Landry, a former Republican congressman with Tea Party ties, took swift control of his office as attorney general as soon as he was elected. As a Republican attorney general, he has clashed with Democratic Governor John Bel Edwards over numerous issues ranging from state contracts to budget control. Many people have perceived Landry’s recent actions to increase the role and visibility of the state attorney general’s office as precursors to his entrance into the 2019 gubernatorial race, something he has firmly denied.
Citing New Orleans’ extreme crime rates as an epidemic, Landry has begun strengthening his office’s investigative unit and dispatching crime task forces to various parts of the city, despite resistance from Mayor Mitch Landrieu and NOPD Superintendent Michael Harrison, who have voiced concerns that these actions risk the lives of police officers and state troopers.
“New Orleans is still in the state of Louisiana, the last time I checked. [Landrieu] doesn’t have the authority to kick me out,” Landry said in an interview with The New Orleans Advocate.
Landry’s task forces have made several arrests, including a high-speed chase resulting in the arrest of two carjackers. He has bragged openly about such accomplishments in the media. His success, however, has been unremarkable compared to that of NOPD. The attorney general’s office made or assisted with 16 arrests from October to December in contrast to the 5,463 arrests made by NOPD during the same period.

| ENTRIES SUPPLIED |

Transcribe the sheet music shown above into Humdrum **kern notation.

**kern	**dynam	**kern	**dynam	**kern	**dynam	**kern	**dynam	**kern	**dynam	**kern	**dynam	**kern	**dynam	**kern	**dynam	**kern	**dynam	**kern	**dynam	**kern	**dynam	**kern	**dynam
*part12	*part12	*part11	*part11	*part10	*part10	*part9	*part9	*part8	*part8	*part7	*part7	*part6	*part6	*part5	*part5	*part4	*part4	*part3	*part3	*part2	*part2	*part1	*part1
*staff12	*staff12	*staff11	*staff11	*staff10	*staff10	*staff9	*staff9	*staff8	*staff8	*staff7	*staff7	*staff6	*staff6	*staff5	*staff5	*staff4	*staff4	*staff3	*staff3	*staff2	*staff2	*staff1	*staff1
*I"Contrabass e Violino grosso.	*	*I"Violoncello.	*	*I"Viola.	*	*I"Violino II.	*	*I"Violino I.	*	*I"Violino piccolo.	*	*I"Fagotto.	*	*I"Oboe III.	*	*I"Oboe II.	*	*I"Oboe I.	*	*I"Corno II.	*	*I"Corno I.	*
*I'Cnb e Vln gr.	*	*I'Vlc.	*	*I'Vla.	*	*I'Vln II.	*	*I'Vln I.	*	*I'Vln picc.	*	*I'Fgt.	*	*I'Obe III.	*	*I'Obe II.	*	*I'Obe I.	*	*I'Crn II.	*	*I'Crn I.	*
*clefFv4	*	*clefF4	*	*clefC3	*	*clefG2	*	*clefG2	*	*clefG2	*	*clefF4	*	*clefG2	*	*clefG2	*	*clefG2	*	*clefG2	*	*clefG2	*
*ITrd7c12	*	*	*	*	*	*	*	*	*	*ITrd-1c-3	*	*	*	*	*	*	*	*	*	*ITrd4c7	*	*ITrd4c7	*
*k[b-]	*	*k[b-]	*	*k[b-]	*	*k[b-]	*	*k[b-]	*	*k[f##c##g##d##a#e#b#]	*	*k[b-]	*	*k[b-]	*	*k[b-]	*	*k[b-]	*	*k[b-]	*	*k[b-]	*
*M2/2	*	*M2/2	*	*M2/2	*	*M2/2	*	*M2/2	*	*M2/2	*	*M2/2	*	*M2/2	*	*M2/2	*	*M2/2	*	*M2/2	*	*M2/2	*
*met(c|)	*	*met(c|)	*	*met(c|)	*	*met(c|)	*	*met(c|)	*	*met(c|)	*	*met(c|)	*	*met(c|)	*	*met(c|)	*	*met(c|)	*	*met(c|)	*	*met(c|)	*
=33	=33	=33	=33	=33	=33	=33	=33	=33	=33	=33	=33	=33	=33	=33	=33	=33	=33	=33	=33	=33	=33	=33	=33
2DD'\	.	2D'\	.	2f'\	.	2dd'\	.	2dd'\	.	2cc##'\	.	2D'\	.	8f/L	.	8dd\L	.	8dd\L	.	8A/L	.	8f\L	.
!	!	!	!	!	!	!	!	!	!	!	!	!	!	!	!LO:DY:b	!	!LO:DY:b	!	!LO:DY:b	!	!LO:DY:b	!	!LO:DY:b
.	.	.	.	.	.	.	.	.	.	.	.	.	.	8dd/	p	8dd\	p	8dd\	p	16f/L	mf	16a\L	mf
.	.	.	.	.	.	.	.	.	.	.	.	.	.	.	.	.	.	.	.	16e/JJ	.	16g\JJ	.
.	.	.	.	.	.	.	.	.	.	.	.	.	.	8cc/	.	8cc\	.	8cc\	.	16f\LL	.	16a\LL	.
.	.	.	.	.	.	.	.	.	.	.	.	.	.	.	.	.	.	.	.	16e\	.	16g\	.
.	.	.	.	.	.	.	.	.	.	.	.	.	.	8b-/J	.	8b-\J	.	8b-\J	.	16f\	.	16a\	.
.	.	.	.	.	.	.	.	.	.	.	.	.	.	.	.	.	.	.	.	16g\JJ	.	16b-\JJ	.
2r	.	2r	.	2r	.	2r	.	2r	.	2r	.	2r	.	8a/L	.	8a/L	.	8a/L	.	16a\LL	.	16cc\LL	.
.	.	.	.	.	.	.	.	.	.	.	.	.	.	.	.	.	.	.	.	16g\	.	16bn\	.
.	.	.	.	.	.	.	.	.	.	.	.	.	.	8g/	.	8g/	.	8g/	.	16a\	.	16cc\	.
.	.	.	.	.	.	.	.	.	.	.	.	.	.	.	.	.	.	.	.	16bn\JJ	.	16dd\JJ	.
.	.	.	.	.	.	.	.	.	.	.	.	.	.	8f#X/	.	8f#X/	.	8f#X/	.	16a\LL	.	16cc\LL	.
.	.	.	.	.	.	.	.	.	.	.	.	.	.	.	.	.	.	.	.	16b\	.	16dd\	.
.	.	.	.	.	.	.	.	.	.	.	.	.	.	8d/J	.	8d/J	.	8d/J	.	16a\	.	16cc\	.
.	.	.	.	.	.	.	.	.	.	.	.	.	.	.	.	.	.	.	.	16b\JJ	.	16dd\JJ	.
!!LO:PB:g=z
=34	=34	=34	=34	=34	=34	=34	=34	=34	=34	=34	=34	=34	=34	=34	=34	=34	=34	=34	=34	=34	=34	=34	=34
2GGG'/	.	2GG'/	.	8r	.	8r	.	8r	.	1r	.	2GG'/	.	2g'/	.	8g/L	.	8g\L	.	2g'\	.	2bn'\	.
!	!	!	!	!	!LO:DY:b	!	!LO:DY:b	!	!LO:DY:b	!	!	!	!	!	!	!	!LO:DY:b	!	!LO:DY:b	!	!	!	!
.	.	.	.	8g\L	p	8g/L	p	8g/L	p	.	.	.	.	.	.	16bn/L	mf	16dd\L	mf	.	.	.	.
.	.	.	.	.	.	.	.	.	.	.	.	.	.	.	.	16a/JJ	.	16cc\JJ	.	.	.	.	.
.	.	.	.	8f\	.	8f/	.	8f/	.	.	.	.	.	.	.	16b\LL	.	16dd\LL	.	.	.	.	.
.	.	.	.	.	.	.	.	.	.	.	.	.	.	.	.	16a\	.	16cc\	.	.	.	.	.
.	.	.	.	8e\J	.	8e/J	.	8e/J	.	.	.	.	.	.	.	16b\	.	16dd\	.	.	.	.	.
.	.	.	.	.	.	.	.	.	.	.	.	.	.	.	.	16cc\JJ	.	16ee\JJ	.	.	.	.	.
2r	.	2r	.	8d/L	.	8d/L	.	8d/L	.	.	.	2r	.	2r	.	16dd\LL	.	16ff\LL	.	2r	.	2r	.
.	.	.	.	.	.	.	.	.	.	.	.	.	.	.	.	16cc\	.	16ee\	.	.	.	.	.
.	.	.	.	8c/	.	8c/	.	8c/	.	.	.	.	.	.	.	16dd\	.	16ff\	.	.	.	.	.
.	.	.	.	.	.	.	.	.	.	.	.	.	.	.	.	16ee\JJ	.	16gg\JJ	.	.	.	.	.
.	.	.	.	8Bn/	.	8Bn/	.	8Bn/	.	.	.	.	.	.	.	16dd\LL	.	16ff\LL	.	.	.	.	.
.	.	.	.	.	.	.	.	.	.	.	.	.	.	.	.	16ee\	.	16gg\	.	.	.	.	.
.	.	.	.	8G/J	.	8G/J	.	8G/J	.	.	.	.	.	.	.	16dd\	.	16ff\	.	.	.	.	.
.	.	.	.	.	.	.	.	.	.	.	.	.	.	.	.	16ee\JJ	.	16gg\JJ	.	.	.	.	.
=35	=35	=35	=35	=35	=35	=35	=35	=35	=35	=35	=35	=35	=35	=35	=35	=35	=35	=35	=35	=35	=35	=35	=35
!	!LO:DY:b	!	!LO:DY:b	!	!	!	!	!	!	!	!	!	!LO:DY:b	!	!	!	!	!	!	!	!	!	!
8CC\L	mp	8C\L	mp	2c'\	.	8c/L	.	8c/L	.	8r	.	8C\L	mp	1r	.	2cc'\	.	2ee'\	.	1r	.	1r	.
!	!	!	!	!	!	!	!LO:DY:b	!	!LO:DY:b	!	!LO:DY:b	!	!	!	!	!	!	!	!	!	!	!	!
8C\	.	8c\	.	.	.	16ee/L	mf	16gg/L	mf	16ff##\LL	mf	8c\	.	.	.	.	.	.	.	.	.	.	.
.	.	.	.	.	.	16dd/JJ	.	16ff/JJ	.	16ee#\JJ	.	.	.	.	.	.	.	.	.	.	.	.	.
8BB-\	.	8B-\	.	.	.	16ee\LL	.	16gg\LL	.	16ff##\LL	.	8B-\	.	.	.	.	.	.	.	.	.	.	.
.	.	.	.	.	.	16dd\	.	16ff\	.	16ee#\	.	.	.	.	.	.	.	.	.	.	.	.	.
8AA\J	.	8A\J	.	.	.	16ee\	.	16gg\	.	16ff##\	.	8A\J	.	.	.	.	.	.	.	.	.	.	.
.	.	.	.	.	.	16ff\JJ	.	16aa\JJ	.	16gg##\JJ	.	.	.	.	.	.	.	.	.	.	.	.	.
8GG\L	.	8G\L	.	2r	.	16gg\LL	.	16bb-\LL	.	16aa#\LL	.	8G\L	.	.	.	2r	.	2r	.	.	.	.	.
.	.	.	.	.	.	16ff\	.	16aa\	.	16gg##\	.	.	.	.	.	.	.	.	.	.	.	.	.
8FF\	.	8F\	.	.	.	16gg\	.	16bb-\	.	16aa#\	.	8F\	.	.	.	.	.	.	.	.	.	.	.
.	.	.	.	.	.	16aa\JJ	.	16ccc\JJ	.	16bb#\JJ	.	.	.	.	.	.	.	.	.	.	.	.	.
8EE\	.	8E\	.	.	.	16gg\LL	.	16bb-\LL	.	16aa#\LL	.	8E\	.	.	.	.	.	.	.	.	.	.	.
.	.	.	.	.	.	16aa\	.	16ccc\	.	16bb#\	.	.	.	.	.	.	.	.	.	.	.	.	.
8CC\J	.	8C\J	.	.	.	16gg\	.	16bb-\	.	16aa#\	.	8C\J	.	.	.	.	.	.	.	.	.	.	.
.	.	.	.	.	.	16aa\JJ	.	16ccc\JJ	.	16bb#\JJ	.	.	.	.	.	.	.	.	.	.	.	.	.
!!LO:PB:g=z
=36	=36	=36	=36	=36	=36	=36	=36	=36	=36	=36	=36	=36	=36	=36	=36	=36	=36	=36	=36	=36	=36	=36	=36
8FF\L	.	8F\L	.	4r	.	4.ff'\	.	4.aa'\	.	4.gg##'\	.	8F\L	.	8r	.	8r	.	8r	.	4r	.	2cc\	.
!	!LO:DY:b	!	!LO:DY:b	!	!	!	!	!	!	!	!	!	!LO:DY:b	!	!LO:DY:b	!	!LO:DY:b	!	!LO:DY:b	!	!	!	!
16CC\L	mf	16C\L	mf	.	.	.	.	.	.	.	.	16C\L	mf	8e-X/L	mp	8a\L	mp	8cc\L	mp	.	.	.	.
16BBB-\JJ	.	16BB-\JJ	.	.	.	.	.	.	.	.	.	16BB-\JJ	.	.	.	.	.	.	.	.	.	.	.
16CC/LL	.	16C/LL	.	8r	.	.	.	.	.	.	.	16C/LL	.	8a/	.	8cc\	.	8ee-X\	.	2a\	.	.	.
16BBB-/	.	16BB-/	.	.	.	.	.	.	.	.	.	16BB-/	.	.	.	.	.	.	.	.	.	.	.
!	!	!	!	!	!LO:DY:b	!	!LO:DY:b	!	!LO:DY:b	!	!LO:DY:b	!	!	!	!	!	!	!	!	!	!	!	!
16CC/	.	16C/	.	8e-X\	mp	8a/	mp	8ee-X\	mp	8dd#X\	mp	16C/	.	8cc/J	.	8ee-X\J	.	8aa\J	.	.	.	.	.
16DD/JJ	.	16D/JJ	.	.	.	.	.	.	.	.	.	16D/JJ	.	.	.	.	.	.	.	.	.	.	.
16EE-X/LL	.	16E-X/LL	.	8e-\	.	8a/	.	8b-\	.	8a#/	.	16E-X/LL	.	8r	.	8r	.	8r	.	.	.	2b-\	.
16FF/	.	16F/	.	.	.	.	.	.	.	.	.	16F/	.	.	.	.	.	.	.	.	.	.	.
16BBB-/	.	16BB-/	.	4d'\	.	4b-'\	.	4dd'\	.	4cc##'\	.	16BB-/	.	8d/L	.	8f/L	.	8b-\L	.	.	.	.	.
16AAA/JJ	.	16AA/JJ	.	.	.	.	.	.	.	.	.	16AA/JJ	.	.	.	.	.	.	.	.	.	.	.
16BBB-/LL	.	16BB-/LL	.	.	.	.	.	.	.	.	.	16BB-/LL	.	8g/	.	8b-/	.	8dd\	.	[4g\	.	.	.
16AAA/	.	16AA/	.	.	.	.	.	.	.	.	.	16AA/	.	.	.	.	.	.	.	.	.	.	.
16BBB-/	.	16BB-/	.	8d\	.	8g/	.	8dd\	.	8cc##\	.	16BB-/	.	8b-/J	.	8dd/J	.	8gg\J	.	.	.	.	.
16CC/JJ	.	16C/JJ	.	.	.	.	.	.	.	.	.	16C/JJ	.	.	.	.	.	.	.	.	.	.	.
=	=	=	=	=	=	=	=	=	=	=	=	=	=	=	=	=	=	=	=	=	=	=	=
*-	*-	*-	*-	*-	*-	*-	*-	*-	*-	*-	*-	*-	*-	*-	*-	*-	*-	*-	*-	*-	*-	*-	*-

| PARTS OF THE EXERCISE |
a) In the passage about Landry and New Orleans crime, condense the paragraph beginning "Landry’s task forces have made" into a short bulleted list that keeps its main facts.
b) Pick up the passage about Landry and New Orleans crime after its final sentence and carry it forward.

| EXPECTED ANSWERS |
a)
- Landry's task forces have made several arrests, including two carjackers caught after a high-speed chase.
- He has openly bragged about these results in the media.
- His record is unremarkable next to NOPD's. From October to December his office made or assisted with 16 arrests, while NOPD made 5,463 in the same period.

b)
Landry’s attempts to supersede Landrieu and NOPD’s authority present a threat to local and state operations. The primary responsibility of the attorney general is prosecution, not crime control or prevention. Through his efforts to wrest power from state and city officials, he creates conflict in a state government whose primary focus should be on debt reduction and the ongoing fiscal crisis.
New Orleans’ high crime rate is an important issue, but reducing the power and authority of NOPD and the mayor’s office will not aid in crime reduction. Making significant steps in reducing the city’s crime will require a carefully coordinated response, which is not possible with the actions of the attorney general’s office. With the chaos in the federal government, unity and cooperation across party lines are more essential than ever. These are ideals for which Landry must sacrifice his own self-interests.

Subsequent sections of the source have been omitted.